A $17 M Funding Push to Replace Git – Why the Co‑Founder’s Plan Sparks Global Outcry
Git co‑founder Scott Chacon raised $17 million to build GitButler, an AI‑centric version‑control layer that keeps Git’s DAG but replaces its workflow with virtual branches, prompting heated debate among developers about whether Git should evolve for AI or remain a timeless abstraction.
Git co‑founder Scott Chacon recently secured $17 million to create a project called GitButler . His stated goal is to “kill Git” by preserving Git’s low‑level capabilities—its DAG, commits, and history—while redesigning the user‑level interaction model for the AI programming era.
Git’s core data structures (Blob, Tree, Commit, Tag) and hash‑based references enable a remarkably compact representation of an entire project history. This elegance, akin to the UNIX philosophy of “less is more, combine powerfully,” has allowed Git to survive for over two decades. However, its distributed architecture, staging area, branching strategy, and complex command combinations can confuse developers, especially when multiple AI agents work in parallel.
In AI‑driven development, tools like Claude Code let programmers run several agents simultaneously—one for new features, one for bug fixes, and one for refactoring. Traditional Git requires switching branches in a single working directory, turning parallel work into a sequential, error‑prone process. Developers must repeatedly create new worktrees, reinstall dependencies, and resolve merge conflicts when AI agents edit the same files.
GitButler addresses these pain points with a simple premise: a single working directory can host multiple virtual branches. Instead of creating separate worktrees, each AI session creates a virtual branch automatically via Claude Code lifecycle hooks. When an AI starts editing files, GitButler receives a notification, spawns a virtual branch, and records all changes on that branch. After the AI finishes, developers can review the modifications and merge them into the appropriate virtual branches, effectively reversing the traditional workflow of “branch first, then code.”

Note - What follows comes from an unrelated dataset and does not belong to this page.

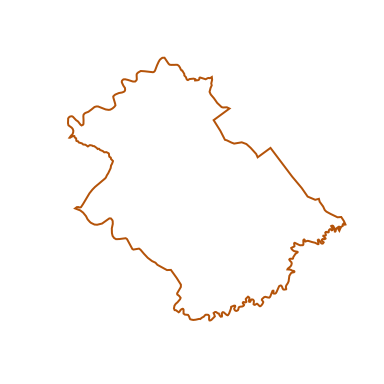 Dong Xoai, Bình Phước, Vietnam (Natural Earth projection), rotated 52°
{"feature_id": "81297802B13642047560711", "entity_name": "Dong Xoai", "entity_type": "district", "adm_level": 2, "iso_a3": "VNM", "parent_name": "Vietnam", "parent_adm1": "Bình Phước", "projection": "natural_earth1", "projection_center": [106.858, 11.515], "detail": "fine", "context": "isolated", "style": "outline", "palette": "amber", "viewbox_px": 384, "rotation_deg": 52, "n_neighbors": 0, "source": "geoboundaries", "source_scale": "gbopen_adm2", "svg_char_len": 6017}
<svg xmlns="http://www.w3.org/2000/svg" viewBox="0 0 384 384"><g transform="rotate(52 192 192)"><path d="M73.8,255.1L74.1,254.8L74.6,251.4L75.5,250.3L76.9,250.8L78.4,250.3L80.4,251.6L80.8,251.5L81.9,250.6L83.3,250.7L85.9,248.8L87.6,248.5L89.1,246.9L92.0,246.0L92.1,244.0L92.3,243.5L93.9,242.1L94.8,241.8L95.7,240.8L98.9,239.9L100.0,239.9L100.3,239.1L100.8,238.6L102.2,238.6L104.8,237.1L106.7,236.7L107.9,234.9L110.1,233.9L110.6,233.9L113.0,235.3L113.6,235.4L114.5,234.9L115.1,234.9L116.0,235.5L118.9,235.2L119.2,235.5L120.5,237.6L121.3,239.5L123.1,241.4L125.7,246.6L126.4,248.7L127.5,250.8L127.8,251.9L128.3,265.3L128.8,269.0L129.9,273.6L134.4,285.2L135.6,288.8L135.5,289.2L134.8,290.3L133.8,290.9L133.0,292.1L133.0,294.2L137.7,291.4L141.2,290.5L145.8,290.4L149.3,291.1L152.6,290.9L154.1,290.6L157.6,288.9L159.4,286.9L161.5,282.3L161.9,273.4L162.9,272.2L165.0,272.1L166.1,272.4L168.4,274.1L171.3,277.6L175.1,280.4L177.7,281.6L180.3,281.7L182.4,280.9L184.3,278.3L187.6,272.7L189.1,272.2L200.2,274.1L201.3,273.6L204.0,268.6L205.8,268.1L211.0,267.9L216.6,267.4L221.9,266.0L225.2,264.3L228.1,264.1L238.1,259.8L240.4,256.6L250.3,257.0L258.2,257.8L260.0,259.3L262.7,266.1L263.7,266.7L265.8,266.1L268.3,266.1L268.8,266.7L269.2,267.6L270.0,271.4L270.1,273.7L270.8,275.8L272.6,277.9L274.4,278.4L275.2,277.5L278.6,276.5L278.6,275.4L278.0,273.9L277.9,272.4L278.3,271.2L278.7,271.0L279.5,271.1L282.6,273.5L284.2,273.1L286.4,270.8L288.1,270.9L290.6,271.7L291.2,271.7L292.2,271.0L293.6,269.8L294.9,267.7L296.4,264.5L297.2,263.7L297.1,261.9L297.5,259.3L297.1,257.7L297.2,256.7L298.1,255.5L298.9,254.8L300.3,254.8L302.8,256.9L303.9,257.3L304.3,257.0L304.6,256.2L304.7,255.3L304.1,250.6L302.1,249.8L300.7,249.5L300.7,248.0L301.2,247.1L302.0,246.7L303.3,246.5L304.2,245.7L306.3,246.2L308.0,246.1L308.5,245.1L307.7,244.3L306.0,243.3L305.6,241.9L306.3,241.1L310.1,240.4L311.1,239.8L311.2,239.5L310.6,237.6L308.0,233.3L306.6,231.8L307.5,228.7L308.2,228.1L308.9,228.5L309.9,230.6L310.6,230.9L311.7,231.0L312.5,230.7L313.0,230.3L313.3,229.5L313.4,228.6L313.1,227.9L311.9,226.4L311.7,225.9L312.0,224.7L313.1,223.0L313.4,221.8L313.3,220.9L313.0,220.4L311.1,220.5L310.4,220.0L310.3,219.6L310.5,219.0L311.8,218.1L312.1,217.2L312.0,216.7L309.5,215.6L309.2,214.5L309.0,212.3L310.4,211.9L311.1,212.2L312.9,214.2L313.8,214.5L314.3,213.9L314.3,213.6L313.3,211.7L313.3,211.3L313.9,210.5L314.6,210.1L316.0,210.3L318.4,212.6L319.2,212.4L319.6,212.0L320.0,209.7L320.3,209.4L323.6,209.0L324.0,208.6L324.1,207.9L324.1,207.3L323.7,205.7L322.9,203.9L322.4,203.5L320.0,203.4L319.5,202.7L319.3,199.9L319.7,198.8L322.0,197.0L322.8,196.1L322.8,195.5L322.5,194.6L319.5,189.5L319.6,188.9L319.9,188.6L320.5,188.9L321.5,190.2L322.1,190.2L322.6,189.9L323.3,188.8L323.3,188.1L322.8,186.8L319.9,181.4L319.9,180.8L320.3,179.6L320.9,179.3L322.6,179.5L323.8,180.0L325.1,180.0L325.7,179.4L326.6,177.8L326.5,177.5L324.6,176.5L323.7,175.3L322.8,172.6L321.9,170.9L318.0,166.9L316.9,163.9L317.0,163.1L318.0,161.0L317.9,160.4L317.3,160.2L316.8,160.4L316.1,161.2L313.7,162.3L311.8,164.4L311.7,164.2L311.4,163.8L311.3,160.2L310.8,158.8L309.7,157.4L308.6,156.9L306.8,157.1L305.2,157.0L304.9,156.3L305.0,155.8L306.5,153.9L306.6,153.4L305.6,152.1L304.4,148.5L304.6,146.0L304.4,145.7L303.9,145.8L301.5,147.9L300.1,148.4L298.4,148.6L297.2,148.3L297.2,147.9L297.9,144.9L297.8,144.6L295.4,143.2L295.2,142.8L295.3,142.3L300.0,140.0L300.6,139.5L302.1,137.5L302.1,136.9L301.7,136.3L298.7,134.1L298.4,133.6L298.4,132.9L299.1,132.7L300.2,133.2L300.8,133.2L301.5,131.2L302.2,130.4L305.5,128.1L307.7,126.3L310.7,124.9L310.9,124.5L310.8,124.2L307.4,122.5L307.3,121.8L307.5,121.5L308.2,121.5L311.9,121.7L312.5,121.5L313.1,120.8L313.1,120.2L312.7,119.2L310.2,119.6L309.5,119.0L309.5,118.0L310.8,116.6L311.0,115.6L310.8,115.3L307.5,115.7L307.3,115.4L308.5,113.6L308.5,113.2L308.2,112.9L306.1,112.0L306.0,111.7L305.9,111.2L306.2,110.6L307.6,109.7L307.8,109.2L307.7,108.8L306.8,108.2L306.4,107.6L306.2,106.3L306.5,105.8L308.2,105.5L308.5,104.8L308.4,104.3L308.0,103.9L304.5,103.3L304.6,102.8L304.9,102.1L305.6,101.7L306.2,101.7L308.1,102.1L309.6,102.7L311.1,103.8L311.4,103.5L311.3,103.0L309.6,100.9L309.6,98.9L309.8,97.5L310.1,97.3L310.8,97.9L311.2,99.4L311.4,99.6L313.3,99.8L312.1,97.7L311.3,95.9L311.5,94.0L310.4,93.2L310.2,92.2L311.8,91.8L312.1,91.1L308.5,90.2L303.6,89.8L301.5,92.9L294.6,96.3L290.2,98.2L288.0,98.5L284.2,97.6L278.3,97.4L275.5,96.2L274.0,99.7L266.8,103.7L256.5,103.1L241.6,103.6L205.6,103.0L205.1,118.9L201.6,118.0L193.3,118.6L187.7,119.6L183.5,122.2L179.8,129.0L177.3,130.5L172.8,132.7L171.1,133.9L161.3,132.0L148.7,130.7L149.3,111.1L146.7,112.4L144.5,115.5L143.3,116.4L137.3,117.3L131.7,117.0L126.7,117.2L123.9,116.5L121.5,113.4L120.1,110.8L118.3,110.0L116.0,107.1L113.6,105.6L113.4,107.8L112.5,108.5L111.9,109.7L111.6,111.8L106.8,115.1L106.6,115.5L106.7,116.0L107.5,116.7L107.8,117.7L107.5,118.6L106.0,120.9L105.6,120.7L105.5,119.9L105.1,119.9L103.6,121.0L101.5,124.4L101.3,126.3L100.9,126.6L100.0,126.8L97.7,126.1L95.5,126.3L94.2,125.4L90.2,124.9L89.8,125.4L88.6,125.4L86.7,124.9L84.7,124.7L83.4,125.0L82.6,125.4L79.0,130.2L77.8,131.3L76.4,131.5L69.3,131.0L68.0,132.7L67.9,133.9L68.0,135.9L68.8,138.0L70.6,141.5L73.4,146.1L73.8,147.0L73.9,148.0L73.6,149.0L67.6,155.1L65.1,157.9L64.7,160.8L64.8,162.1L65.1,163.0L65.7,163.6L69.2,166.1L69.7,166.9L69.9,168.0L69.9,168.9L68.6,170.5L64.1,173.6L62.0,175.3L61.1,176.6L61.0,177.3L61.2,178.6L61.6,179.2L62.4,179.8L65.8,180.6L68.8,180.8L70.3,181.8L70.8,182.4L71.1,183.3L71.0,184.3L70.5,185.9L69.0,188.7L68.0,192.4L68.0,193.8L68.2,195.2L69.3,195.9L75.1,198.2L76.6,199.0L77.1,200.8L77.2,203.3L76.8,205.7L76.0,207.1L73.8,209.2L66.7,213.4L65.7,214.7L65.0,216.5L65.1,220.4L65.0,224.3L64.1,227.2L64.0,228.4L64.3,229.8L65.3,230.9L68.7,233.3L71.5,235.6L71.9,236.3L71.6,238.0L70.5,238.4L66.2,238.4L64.0,239.1L59.5,239.5L58.7,239.8L58.0,240.5L57.4,241.9L57.4,243.1L57.8,244.3L61.5,247.4L63.4,248.3L67.2,247.2L69.0,247.2L70.7,247.8L71.9,249.0L72.7,250.2L73.0,250.9L73.1,252.6L73.8,255.1Z" fill="none" stroke="#b45309" stroke-width="2"/></g></svg>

The tool also adds features such as branch stacking (splitting a large feature into dependent sub‑branches for faster review), AI assistants that generate branch names, commit messages, and PR descriptions, and the ability to retroactively modify commits—re‑injecting discovered bugs into the original commit while preserving history.
Community reaction has been polarized. Critics argue that Git already solves the problems GitButler targets, that existing commands like git worktree and branching already provide similar capabilities, and that forcing AI‑centric changes risks breaking a mature workflow. Supporters contend that Git’s UI is outdated, parallel AI development is a genuine new requirement, and that finer‑grained code‑review granularity is beneficial.
The debate reflects a deeper question: should future software engineering revolve around Git’s established abstractions or be rebuilt around AI agents? At the same time, another signal emerged—GitHub’s former CEO Thomas Dohmke founded Entire , which raised $60 million at a $3 billion valuation to build an AI‑first development platform that stores not only code but also context such as prompts, reasoning steps, and tool calls.
Both former Git ecosystem leaders now stand on opposite sides of a potential paradigm shift: moving from human‑centered, handcrafted collaboration to an industrialized, agent‑centered production model. While it is unclear how long Git will remain dominant or whether GitButler will supplant it, the discussion underscores that Git is a solution for its era, not the final destination.